Berrong was then asked to recap the drill.

“At 10:00, Mr. Perren came over the announcement through all three schools and informed them we were going into a lock-down, that there would be police officers walking through the hallways, make sure to keep your doors locked, and to keep the kids in a safe area,” Superintendent Berrong explained. “While that was going on, police officers were making their rounds through the building, just to make sure they were still familiar with what the campus actually looks like, what’s going on during a lock-down, where can you go and where can’t you go in case there is a shooter in the school, and what areas can we access. They made their rounds through the school while we were in lock-down. We were in lock-down probably ten minutes. Our school isn’t a very big building, you can make a round through there fairly quickly. So ten to fifteen minutes, and pretty much that was the end of the drill.”

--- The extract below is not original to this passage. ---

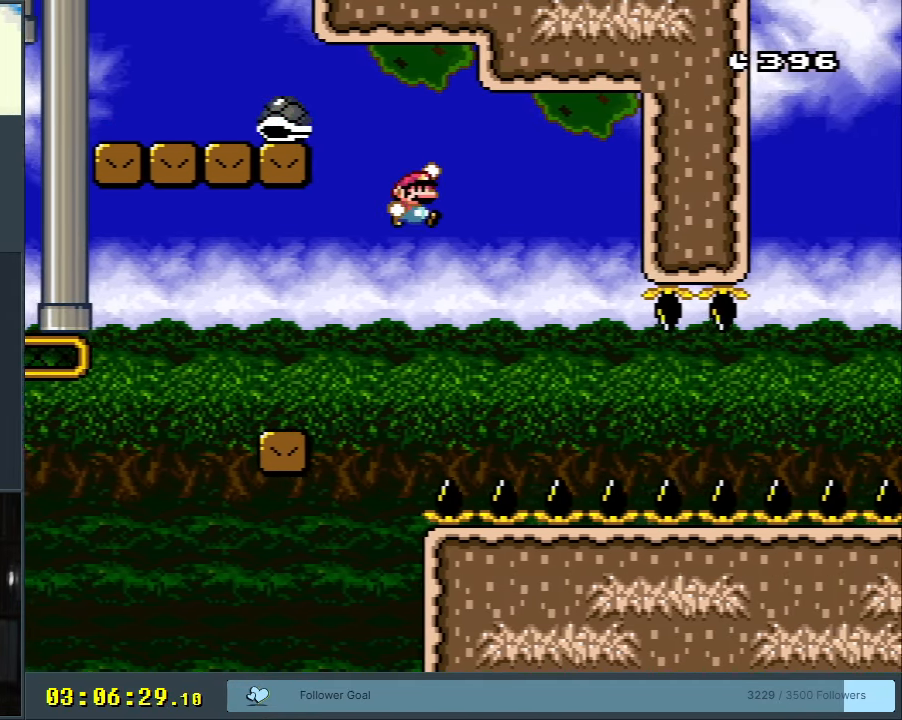
{"buttons": ["Y", "DPAD_RIGHT"], "events": [[33, "DPAD_RIGHT", "up"], [133, "DPAD_LEFT", "down"], [250, "DPAD_LEFT", "up"], [300, "DPAD_RIGHT", "down"], [367, "B", "up"]]}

FYN inquired if there are plans to hold a subsequent active shooter exercise. “We may have further drills. We don’t have any planned currently,” Dr. Berrong said. “Sheriff Clinton and I are in discussion about this summer, getting together with all personnel, fire department and everyone, just to sit down and make sure everyone has plans of the school building, and make sure everyone has access to the ‘Crisis Go’ app, which alerts people when there is an emergency on campus, and just have another round-table discussion about what we are going to do when something like that happens, how do we shut the campus down. We had one of those several years ago, but it’s about time we had another one.”

FYN contacted Towns County School Facility Director Roy Perren. Director Perren relayed that the exercise was exclusively planned for the Towns County Sheriff’s Office and that there was never an intention to include other emergency agencies. The facility director added that a Towns County School meeting will be held in conjunction with the Georgia Emergency Management Agency (GEMA) April 13 concerning the involvement of all first responders, should an emergency situation arise.

Elementary School Principle Dr. Sandra Page returned FYN’s request for comment on the afternoon of Monday, March 19.

Page stated that to her knowledge, the active shooter exercise was changed to simply a lock-down drill on the morning of March 14, shortly before the training occurred, excluding the need for the involvement of  agencies other than the Towns County Sheriff’s Office. “I just wanted to get the information out so that students, parents, and teachers were aware that a drill was going to take place,” Dr. Page said. “That was my main concern.”

This left FYN with more questions than answers, considering that none of the emergency agencies listed in the letter had been notified that an active shooter drill had been scheduled.

Hiawassee Police Department, Towns County EMS, Towns County Fire and Rescue, and Towns County EMA state that their departments expect to take part in future training exercises.